EXERCISE DESCRIPTION -
Among the entries below, one stretch runs from the line that contains "right knee: (168, 163)" through the line that contains "left ankle: (90, 202)". Repeat that stretch exactly, ends included, and only that.

INFORMATION GIVEN -
########
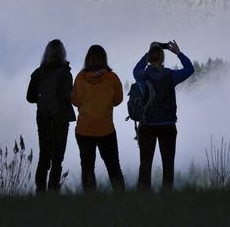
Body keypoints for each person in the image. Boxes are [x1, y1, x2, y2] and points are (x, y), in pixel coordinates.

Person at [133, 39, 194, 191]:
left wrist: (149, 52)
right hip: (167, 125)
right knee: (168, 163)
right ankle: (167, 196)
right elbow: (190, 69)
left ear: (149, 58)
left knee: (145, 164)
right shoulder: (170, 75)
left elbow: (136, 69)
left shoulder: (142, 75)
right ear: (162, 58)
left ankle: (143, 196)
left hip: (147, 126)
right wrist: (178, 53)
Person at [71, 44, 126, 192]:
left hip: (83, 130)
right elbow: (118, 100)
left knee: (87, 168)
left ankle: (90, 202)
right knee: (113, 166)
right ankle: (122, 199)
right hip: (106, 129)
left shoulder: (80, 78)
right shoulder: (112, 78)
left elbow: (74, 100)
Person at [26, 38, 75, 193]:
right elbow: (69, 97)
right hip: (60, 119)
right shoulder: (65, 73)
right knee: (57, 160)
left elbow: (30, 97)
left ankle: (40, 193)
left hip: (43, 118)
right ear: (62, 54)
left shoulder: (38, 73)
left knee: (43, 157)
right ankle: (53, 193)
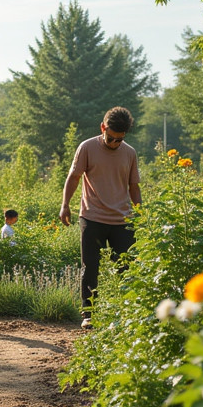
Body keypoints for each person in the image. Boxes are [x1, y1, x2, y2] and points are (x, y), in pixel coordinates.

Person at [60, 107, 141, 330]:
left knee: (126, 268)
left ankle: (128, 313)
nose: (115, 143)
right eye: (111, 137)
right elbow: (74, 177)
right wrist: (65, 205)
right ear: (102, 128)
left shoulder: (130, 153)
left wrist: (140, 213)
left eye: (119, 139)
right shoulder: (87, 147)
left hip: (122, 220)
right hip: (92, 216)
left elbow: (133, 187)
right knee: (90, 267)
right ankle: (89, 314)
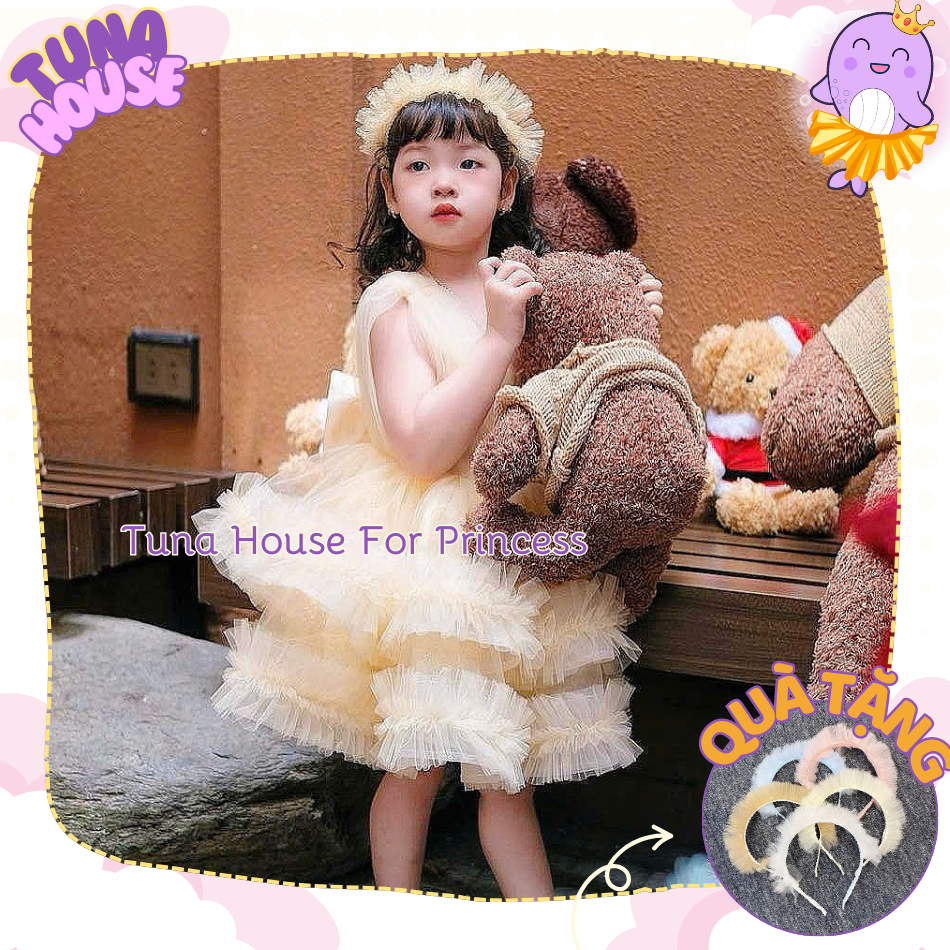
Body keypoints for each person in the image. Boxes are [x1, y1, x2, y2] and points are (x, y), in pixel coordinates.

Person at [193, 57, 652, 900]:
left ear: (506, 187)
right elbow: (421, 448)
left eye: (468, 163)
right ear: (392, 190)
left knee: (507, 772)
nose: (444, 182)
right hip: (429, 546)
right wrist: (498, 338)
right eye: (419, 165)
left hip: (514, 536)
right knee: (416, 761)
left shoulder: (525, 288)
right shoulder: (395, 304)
########
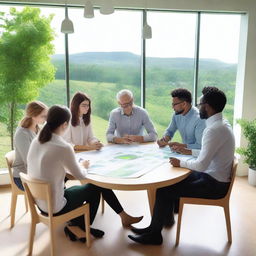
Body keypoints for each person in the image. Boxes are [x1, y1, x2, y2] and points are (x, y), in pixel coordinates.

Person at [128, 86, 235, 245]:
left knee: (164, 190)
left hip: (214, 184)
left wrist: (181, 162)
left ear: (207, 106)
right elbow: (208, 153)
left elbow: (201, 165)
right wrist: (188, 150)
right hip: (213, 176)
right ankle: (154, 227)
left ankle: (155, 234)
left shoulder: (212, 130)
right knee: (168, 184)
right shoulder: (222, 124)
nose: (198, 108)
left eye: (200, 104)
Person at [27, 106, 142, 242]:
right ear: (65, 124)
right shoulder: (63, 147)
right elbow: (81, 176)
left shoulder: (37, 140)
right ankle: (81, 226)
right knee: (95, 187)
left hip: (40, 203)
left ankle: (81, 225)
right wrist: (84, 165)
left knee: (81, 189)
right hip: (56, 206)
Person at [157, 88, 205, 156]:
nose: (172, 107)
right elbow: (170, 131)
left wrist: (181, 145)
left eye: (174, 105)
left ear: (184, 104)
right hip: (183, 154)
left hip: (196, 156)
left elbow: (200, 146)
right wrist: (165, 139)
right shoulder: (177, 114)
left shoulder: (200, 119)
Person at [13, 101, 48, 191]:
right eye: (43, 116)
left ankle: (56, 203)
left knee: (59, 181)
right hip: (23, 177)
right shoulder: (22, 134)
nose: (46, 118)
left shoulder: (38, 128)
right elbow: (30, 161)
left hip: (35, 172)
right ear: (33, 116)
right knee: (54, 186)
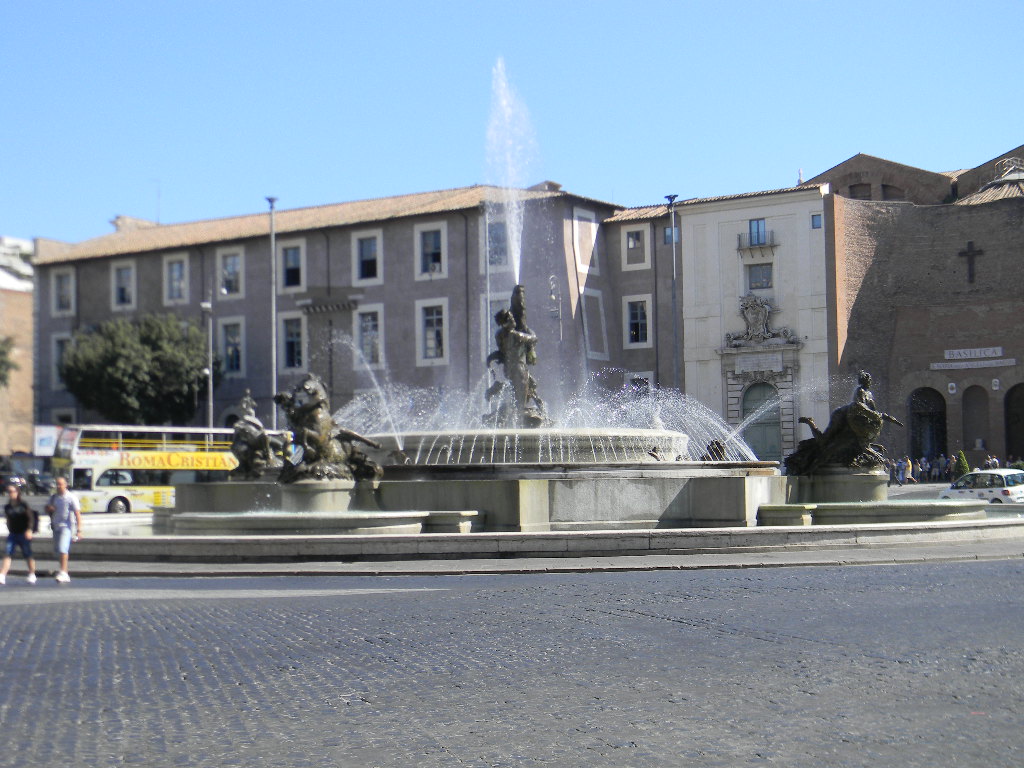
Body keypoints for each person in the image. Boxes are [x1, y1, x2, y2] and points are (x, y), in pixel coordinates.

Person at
########
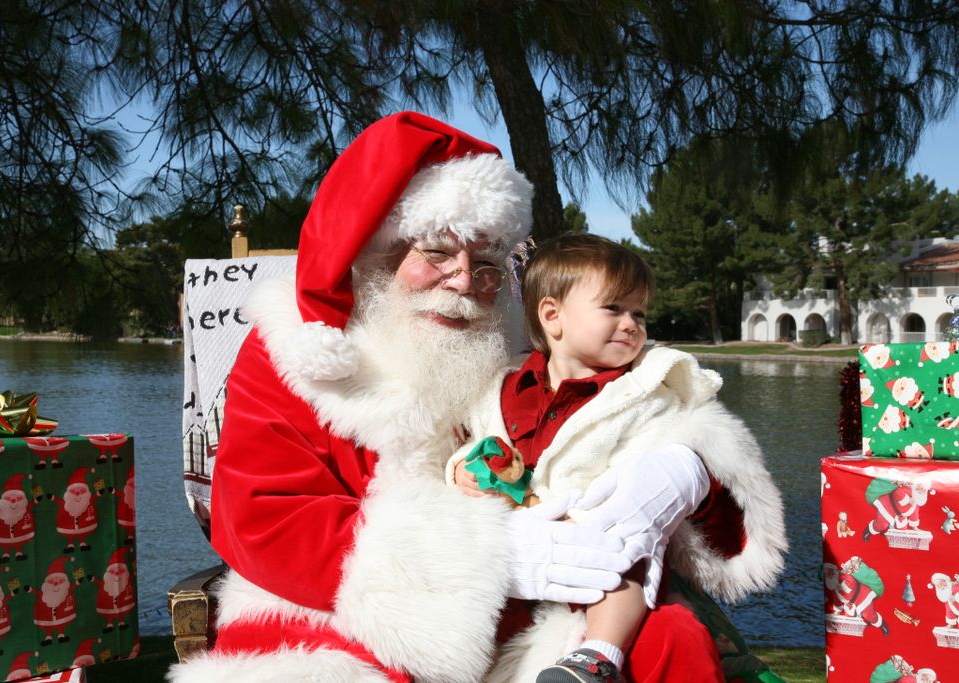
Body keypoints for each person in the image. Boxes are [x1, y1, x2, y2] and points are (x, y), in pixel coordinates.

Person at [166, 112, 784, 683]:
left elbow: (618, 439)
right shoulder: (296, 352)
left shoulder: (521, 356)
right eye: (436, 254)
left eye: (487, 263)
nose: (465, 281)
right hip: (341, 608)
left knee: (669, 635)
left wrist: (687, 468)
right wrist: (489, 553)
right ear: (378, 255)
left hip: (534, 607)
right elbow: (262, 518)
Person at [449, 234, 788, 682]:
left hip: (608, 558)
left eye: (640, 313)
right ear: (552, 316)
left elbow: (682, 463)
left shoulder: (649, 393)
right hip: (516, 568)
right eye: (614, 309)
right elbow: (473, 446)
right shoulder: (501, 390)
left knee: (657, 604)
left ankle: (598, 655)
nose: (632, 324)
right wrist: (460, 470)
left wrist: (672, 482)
########
SOLUTION FOR THIS EXERCISE -
right knee: (168, 163)
right ankle: (167, 196)
right elbow: (190, 69)
left ear: (149, 58)
left knee: (145, 164)
right shoulder: (170, 75)
left elbow: (136, 69)
left shoulder: (142, 75)
right ear: (162, 58)
left ankle: (143, 196)
left hip: (147, 126)
right wrist: (178, 53)
Person at [71, 44, 126, 192]:
left hip: (83, 130)
right elbow: (118, 100)
left knee: (87, 168)
left ankle: (90, 202)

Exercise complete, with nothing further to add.